Dilated convolution is a variant of traditional convolutional operations used in deep learning⁴⁹. In a standard convolution, a filter slides over the input data with a fixed stride, and each weight in the filter interacts with a neighboring input pixel. Different from the standard convolution, dilated convolution introduces gaps between the weights of the filter, allowing it to capture information from a broader receptive field while retaining the original resolution. For example, Fig. 6 illustrates a 2D dilated causal convolution process, the filter size is set to 3 × 3, dilation and stride are both set to 1.

Residual connections

Residual connections are a fundamental architectural component in deep neural networks proposed by He et al.⁵⁰. These connections are employed to mitigate the vanishing gradient. The main idea behind residual connections is to add the skip connection between different layers, creating a shortcut path for the gradient during backpropagation. We adopt the dense layer as the residual connection in the proposed 2DTCDN.

Dense layer

Recent studies by Zeng et al.³⁰ and Das et al.³¹ have demonstrated the remarkable capabilities of simple linear models in time series prediction tasks. Essentially, only one simple one-layer linear model can explore complex interdependencies within the sequence data effectively, allowing the neural network to explore intricate features that are important for the task. In our proposed 2DTCDN, we integrate the residual block of TiDE with 2D dilated causal convolution.

Overview of the STL-2DTCDN framework

Figure 7 illustrates the entire framework of the STL-2DTCDN. We use ${F}_{t}$ to denote the time features at time step t. These time features include the holidays, the day of week, or other specific to a particular time step. The time series are first decomposed into three sub-series: trend (${T}_{t}$), seasonal (${S}_{t}$), and residual (${R}_{t}$) using STL. Subsequently, these three sub-series, concatenated with time features, are separately processed by an encoder architecture with the 2DTCDN block. Next, the processed sub-series are concatenated to form the input data of the next decoder architecture. Finally, outcomes of the decoder layer concatenated with time features are delivered to a dense layer to generate the predictions.

Objective function

The squared error is a loss function frequently employed in time series prediction tasks. It evaluates the squared differences between the real values and predicted values. The optimization objective is formulated as:

$$Loss=\underset{t\in Train}{min}\sum\limits_{j=1}^{c}\sum\limits_{i=1}^{H}{\Vert {y}_{t+i}^{j}-{\widehat{y}}_{t+i}^{j}\Vert }_{F}^{2}$$

(4)

where $Train$ denotes a set of training time steps, $t$ represents the time step, $H$ represents the horizon of prediction, $c$ is the number of subseries, ${\parallel \parallel }_{F}$ is the Frobenius norm.

Evaluation metrics

Mean absolute error (MAE) and mean square error (MSE) are adopted as the evaluation metric to assess the performance models. they are defined as:

$$MAE=\frac{1}{c\times H}\sum\limits_{j=1}^{c}\sum\limits_{i=1}^{H}\left|{y}_{t+i}^{j}-{\widehat{y}}_{t+i}^{j}\right|$$

(5)

★ ★ ★ ★ ★ ★ ★

Questions to answer:
[A] Answer these questions using the text on the STL-2DTCDN framework.
(i) What filter size does the Fig. 6 example of 2D dilated causal convolution use?
(ii) Who proposed residual connections?
(iii) Which three sub-series does STL split the time series into?
[B] From the text on the STL-2DTCDN framework, extract everything from "Recent studies by" down to "dilated causal convolution.".

Provided material:
★ ★ ★ ★ ★ ★ ★

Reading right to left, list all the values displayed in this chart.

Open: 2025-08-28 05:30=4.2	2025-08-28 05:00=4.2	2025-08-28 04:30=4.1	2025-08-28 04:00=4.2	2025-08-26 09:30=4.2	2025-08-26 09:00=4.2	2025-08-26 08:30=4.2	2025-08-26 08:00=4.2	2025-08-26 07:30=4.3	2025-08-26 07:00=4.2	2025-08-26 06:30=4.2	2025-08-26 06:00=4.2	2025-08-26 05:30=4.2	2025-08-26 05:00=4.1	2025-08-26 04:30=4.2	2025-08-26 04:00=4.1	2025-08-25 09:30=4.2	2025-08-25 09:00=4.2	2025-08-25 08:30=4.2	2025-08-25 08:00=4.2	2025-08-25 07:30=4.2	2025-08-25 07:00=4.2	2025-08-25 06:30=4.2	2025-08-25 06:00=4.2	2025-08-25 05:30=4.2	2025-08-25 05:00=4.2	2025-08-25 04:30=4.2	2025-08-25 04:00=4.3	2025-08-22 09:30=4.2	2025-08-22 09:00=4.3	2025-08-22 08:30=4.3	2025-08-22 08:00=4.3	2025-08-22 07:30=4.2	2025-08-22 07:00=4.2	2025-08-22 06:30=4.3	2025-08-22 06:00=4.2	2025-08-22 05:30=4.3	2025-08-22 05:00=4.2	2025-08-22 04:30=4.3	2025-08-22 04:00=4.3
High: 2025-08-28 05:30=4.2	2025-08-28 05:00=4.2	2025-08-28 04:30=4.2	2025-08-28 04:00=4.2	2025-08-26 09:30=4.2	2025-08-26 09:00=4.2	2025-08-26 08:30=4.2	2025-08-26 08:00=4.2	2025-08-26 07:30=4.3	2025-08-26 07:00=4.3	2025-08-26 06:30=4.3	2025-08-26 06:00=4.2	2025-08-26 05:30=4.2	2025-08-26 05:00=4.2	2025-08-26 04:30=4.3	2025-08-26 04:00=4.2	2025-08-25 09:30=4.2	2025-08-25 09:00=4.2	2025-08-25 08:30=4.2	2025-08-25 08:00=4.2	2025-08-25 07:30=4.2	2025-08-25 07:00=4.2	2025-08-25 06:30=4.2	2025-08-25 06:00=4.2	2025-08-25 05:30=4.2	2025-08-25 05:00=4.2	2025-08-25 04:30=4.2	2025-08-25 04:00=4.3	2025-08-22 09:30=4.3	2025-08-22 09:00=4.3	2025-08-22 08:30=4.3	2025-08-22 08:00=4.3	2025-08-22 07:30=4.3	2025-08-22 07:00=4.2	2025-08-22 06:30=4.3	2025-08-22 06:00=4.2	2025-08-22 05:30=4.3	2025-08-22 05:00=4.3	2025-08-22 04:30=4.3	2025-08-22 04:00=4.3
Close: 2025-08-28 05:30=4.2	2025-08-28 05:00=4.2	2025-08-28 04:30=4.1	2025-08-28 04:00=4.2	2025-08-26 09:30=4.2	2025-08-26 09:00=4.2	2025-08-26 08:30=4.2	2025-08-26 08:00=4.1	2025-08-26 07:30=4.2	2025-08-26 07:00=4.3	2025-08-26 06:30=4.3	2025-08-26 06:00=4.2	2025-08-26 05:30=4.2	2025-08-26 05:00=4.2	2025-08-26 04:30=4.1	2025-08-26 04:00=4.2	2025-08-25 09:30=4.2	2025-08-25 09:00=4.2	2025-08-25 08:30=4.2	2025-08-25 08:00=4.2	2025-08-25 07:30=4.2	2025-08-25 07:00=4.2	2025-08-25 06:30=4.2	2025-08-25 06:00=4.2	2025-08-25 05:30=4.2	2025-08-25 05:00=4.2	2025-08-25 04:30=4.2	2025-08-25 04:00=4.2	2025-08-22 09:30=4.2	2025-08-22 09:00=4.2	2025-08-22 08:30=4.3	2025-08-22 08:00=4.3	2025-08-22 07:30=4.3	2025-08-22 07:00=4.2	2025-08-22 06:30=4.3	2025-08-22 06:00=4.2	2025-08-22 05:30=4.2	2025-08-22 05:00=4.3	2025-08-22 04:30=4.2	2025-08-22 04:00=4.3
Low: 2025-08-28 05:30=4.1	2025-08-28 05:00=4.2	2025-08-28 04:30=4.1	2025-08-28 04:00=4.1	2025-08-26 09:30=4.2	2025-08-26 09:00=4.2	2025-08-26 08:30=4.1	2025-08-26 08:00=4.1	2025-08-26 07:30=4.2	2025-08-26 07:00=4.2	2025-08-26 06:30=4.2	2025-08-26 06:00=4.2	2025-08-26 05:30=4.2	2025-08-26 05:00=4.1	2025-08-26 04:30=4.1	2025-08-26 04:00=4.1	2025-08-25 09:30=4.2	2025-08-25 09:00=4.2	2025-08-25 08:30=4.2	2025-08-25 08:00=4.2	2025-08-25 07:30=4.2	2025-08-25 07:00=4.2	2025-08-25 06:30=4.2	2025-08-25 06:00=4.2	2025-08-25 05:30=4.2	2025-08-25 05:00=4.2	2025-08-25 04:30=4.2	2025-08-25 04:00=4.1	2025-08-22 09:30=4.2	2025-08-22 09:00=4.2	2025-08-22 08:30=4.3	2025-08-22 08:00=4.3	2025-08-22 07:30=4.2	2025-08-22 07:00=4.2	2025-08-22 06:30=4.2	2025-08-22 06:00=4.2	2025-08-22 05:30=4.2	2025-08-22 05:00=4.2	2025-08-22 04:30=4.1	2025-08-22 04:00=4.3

★ ★ ★ ★ ★ ★ ★

Answers below:
[A]
(i) 3 × 3
(ii) He et al.
(iii) Trend, seasonal, and residual

[B]
Recent studies by Zeng et al.³⁰ and Das et al.³¹ have demonstrated the remarkable capabilities of simple linear models in time series prediction tasks. Essentially, only one simple one-layer linear model can explore complex interdependencies within the sequence data effectively, allowing the neural network to explore intricate features that are important for the task. In our proposed 2DTCDN, we integrate the residual block of TiDE with 2D dilated causal convolution.